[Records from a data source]
===

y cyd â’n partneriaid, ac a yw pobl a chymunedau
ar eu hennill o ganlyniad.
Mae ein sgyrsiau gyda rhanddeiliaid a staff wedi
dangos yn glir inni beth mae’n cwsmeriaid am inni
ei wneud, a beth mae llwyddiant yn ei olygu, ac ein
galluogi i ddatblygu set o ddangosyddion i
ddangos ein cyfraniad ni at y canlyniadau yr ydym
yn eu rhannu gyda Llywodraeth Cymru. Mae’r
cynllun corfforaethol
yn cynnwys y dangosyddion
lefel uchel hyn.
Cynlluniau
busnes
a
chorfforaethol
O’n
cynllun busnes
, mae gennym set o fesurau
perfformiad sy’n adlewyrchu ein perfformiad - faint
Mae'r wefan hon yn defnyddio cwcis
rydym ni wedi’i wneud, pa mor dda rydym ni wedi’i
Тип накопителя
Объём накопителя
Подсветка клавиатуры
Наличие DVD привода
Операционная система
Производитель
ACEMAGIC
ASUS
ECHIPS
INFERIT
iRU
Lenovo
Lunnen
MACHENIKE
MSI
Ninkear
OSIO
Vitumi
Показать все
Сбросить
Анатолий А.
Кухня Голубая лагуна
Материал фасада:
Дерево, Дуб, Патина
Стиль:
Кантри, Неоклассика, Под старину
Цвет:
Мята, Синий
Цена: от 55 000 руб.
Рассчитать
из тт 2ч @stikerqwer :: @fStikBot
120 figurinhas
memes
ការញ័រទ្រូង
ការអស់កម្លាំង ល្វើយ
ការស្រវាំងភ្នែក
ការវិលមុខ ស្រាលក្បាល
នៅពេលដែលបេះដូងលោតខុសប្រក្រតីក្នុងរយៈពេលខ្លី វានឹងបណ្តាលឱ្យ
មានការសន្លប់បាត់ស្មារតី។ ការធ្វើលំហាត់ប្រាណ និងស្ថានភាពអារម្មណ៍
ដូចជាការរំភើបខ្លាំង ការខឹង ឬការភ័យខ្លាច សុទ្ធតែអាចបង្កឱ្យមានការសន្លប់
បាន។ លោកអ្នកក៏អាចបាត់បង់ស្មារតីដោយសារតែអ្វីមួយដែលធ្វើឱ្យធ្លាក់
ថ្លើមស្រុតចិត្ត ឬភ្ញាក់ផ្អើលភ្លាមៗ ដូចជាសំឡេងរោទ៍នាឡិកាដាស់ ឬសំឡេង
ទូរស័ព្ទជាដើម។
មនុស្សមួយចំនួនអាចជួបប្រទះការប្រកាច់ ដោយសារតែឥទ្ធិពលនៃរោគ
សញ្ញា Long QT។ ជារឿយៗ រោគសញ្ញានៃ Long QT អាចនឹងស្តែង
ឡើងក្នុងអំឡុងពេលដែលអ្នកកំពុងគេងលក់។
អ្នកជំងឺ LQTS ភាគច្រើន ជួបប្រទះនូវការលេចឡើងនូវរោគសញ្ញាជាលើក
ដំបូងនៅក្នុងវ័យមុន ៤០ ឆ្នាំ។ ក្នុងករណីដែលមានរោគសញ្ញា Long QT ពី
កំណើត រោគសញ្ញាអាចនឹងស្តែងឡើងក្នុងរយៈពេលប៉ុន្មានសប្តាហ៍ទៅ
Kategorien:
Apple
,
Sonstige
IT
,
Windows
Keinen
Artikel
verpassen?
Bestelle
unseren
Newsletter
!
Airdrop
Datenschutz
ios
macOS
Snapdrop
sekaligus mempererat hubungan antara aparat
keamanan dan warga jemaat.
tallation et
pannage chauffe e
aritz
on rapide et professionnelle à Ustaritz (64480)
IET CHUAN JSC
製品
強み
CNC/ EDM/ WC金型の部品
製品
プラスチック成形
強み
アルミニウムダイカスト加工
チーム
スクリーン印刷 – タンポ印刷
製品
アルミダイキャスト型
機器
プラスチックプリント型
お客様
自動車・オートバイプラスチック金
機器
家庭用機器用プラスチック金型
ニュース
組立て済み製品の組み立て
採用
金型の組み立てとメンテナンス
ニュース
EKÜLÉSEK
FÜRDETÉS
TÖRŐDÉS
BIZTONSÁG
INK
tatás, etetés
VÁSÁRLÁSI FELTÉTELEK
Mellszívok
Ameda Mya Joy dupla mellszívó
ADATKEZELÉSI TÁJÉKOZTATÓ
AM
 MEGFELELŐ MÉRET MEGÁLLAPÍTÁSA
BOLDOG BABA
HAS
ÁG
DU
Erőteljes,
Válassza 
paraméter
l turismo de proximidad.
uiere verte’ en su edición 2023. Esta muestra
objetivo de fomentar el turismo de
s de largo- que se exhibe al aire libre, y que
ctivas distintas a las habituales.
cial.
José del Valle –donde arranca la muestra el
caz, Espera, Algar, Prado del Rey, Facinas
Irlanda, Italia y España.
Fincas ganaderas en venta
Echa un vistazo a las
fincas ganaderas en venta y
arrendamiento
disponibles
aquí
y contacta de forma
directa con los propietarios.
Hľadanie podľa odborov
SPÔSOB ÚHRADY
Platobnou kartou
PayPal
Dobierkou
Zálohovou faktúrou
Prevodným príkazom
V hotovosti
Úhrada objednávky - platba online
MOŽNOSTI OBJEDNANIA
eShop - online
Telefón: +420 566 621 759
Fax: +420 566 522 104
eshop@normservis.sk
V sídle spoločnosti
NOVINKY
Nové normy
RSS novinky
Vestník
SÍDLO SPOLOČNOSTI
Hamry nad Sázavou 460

===

__How to complete this task__. Starting at the line above that contains "Echa un vistazo a las", write out each line exactly until the line that contains "V hotovosti" has been written, and stop there.

__Written answer__.
Echa un vistazo a las
fincas ganaderas en venta y
arrendamiento
disponibles
aquí
y contacta de forma
directa con los propietarios.
Hľadanie podľa odborov
SPÔSOB ÚHRADY
Platobnou kartou
PayPal
Dobierkou
Zálohovou faktúrou
Prevodným príkazom
V hotovosti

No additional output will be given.